**Work required**.
Would you give the records below again, exactly and completely?

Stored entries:
"""

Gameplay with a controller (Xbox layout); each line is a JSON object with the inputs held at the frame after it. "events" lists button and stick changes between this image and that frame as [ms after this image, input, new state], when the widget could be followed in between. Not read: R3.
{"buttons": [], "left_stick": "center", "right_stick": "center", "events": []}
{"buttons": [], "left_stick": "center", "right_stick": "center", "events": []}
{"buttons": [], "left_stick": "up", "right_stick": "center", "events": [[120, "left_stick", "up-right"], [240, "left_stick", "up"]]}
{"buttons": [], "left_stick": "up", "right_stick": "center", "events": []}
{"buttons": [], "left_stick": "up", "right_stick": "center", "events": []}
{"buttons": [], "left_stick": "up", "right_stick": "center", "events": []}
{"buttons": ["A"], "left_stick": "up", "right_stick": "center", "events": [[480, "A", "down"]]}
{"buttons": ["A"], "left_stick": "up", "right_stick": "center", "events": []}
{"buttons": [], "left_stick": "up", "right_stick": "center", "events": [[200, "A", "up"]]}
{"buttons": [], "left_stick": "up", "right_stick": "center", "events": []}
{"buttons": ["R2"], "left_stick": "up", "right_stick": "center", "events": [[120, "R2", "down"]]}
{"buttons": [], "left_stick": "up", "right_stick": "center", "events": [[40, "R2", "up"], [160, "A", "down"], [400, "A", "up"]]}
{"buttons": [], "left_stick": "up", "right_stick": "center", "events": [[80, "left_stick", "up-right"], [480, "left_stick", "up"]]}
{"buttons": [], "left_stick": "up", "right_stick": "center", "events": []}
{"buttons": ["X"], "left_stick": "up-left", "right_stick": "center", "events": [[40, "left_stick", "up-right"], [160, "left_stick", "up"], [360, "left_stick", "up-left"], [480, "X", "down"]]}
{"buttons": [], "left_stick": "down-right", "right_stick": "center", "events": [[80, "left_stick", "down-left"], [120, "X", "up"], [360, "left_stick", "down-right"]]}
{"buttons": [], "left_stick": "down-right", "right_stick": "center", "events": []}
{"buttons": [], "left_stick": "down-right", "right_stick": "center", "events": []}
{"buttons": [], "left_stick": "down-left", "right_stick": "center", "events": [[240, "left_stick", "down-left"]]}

"""

**Written solution**.
Gameplay with a controller (Xbox layout); each line is a JSON object with the inputs held at the frame after it. "events" lists button and stick changes between this image and that frame as [ms after this image, input, new state], when the widget could be followed in between. Not read: R3.
{"buttons": [], "left_stick": "center", "right_stick": "center", "events": []}
{"buttons": [], "left_stick": "center", "right_stick": "center", "events": []}
{"buttons": [], "left_stick": "up", "right_stick": "center", "events": [[120, "left_stick", "up-right"], [240, "left_stick", "up"]]}
{"buttons": [], "left_stick": "up", "right_stick": "center", "events": []}
{"buttons": [], "left_stick": "up", "right_stick": "center", "events": []}
{"buttons": [], "left_stick": "up", "right_stick": "center", "events": []}
{"buttons": ["A"], "left_stick": "up", "right_stick": "center", "events": [[480, "A", "down"]]}
{"buttons": ["A"], "left_stick": "up", "right_stick": "center", "events": []}
{"buttons": [], "left_stick": "up", "right_stick": "center", "events": [[200, "A", "up"]]}
{"buttons": [], "left_stick": "up", "right_stick": "center", "events": []}
{"buttons": ["R2"], "left_stick": "up", "right_stick": "center", "events": [[120, "R2", "down"]]}
{"buttons": [], "left_stick": "up", "right_stick": "center", "events": [[40, "R2", "up"], [160, "A", "down"], [400, "A", "up"]]}
{"buttons": [], "left_stick": "up", "right_stick": "center", "events": [[80, "left_stick", "up-right"], [480, "left_stick", "up"]]}
{"buttons": [], "left_stick": "up", "right_stick": "center", "events": []}
{"buttons": ["X"], "left_stick": "up-left", "right_stick": "center", "events": [[40, "left_stick", "up-right"], [160, "left_stick", "up"], [360, "left_stick", "up-left"], [480, "X", "down"]]}
{"buttons": [], "left_stick": "down-right", "right_stick": "center", "events": [[80, "left_stick", "down-left"], [120, "X", "up"], [360, "left_stick", "down-right"]]}
{"buttons": [], "left_stick": "down-right", "right_stick": "center", "events": []}
{"buttons": [], "left_stick": "down-right", "right_stick": "center", "events": []}
{"buttons": [], "left_stick": "down-left", "right_stick": "center", "events": [[240, "left_stick", "down-left"]]}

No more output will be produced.